Suing a California employer for physical harm or property damage is often tough, due to workers’ compensation claims which take away most of the employer’s capability to set off a lawsuit against that company, although there are exceptional circumstances which can increase the likelihood of getting this task done. It is through one such exception — from among five — that the worker can sue his or her employer due to an injury which happened when he or she was driving to the place of work.

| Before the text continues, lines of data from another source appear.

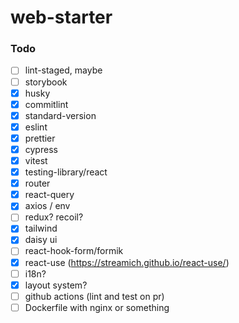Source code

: # web-starter

### Todo
- [ ] lint-staged, maybe
- [ ] storybook
- [x] husky
- [x] commitlint
- [x] standard-version
- [x] eslint
- [x] prettier
- [x] cypress
- [x] vitest
- [x] testing-library/react
- [x] router
- [x] react-query
- [x] axios / env
- [ ] redux? recoil?
- [x] tailwind
- [x] daisy ui
- [ ] react-hook-form/formik
- [x] react-use (https://streamich.github.io/react-use/)
- [ ] i18n?
- [x] layout system?
- [ ] github actions (lint and test on pr)
- [ ] Dockerfile with nginx or something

Exceptions to the Aforesaid Workers’ Compensation Rule
There are certain circumstances which might allow you to sue your employer if you get injured while working for their company. If an employer willfully and intentionally causes physical harm to their worker, then there is a likelihood of a lawsuit getting accepted in court. One more exception to the rule is when the bodily injury becomes aggravated because the employer fraudulently hid its connection to the injury, or fraudulently engaged in acts which affected the legal records. The worker can sue their company if the harm is from improperly set up equipment. If the worker does not have a worker’s comp package, then a lawsuit is usually possible.
No Worker’s Comp Package
In most US states, it is required for the employer to carry a workers’ compensation policy or private health insurance plan which provides compensation for injuries to employees. If the worker sustains an injury while driving to the workplace and is on time as stipulated by the company, or is doing some task for the latter, then he or she just might have a legal claim to compensation if there is no workers’ comp package being availed. If the individual was only driving to work and was late by then, it is usually not possible to file a lawsuit even if the worker’s comp insurance plan is not on hand. This incident would usually progress through insurers.
Employee Suing their Own Employer
There are many different ways in which a worker can still sue his or her company based on the laws and rules in place in California. For it to work, the employer should have engaged in something that is non-work-related, and which does not have any connection to the employer-employee relationship. This results in a California civil case against that employer, which might not succeed if the evidence is insufficient or weak.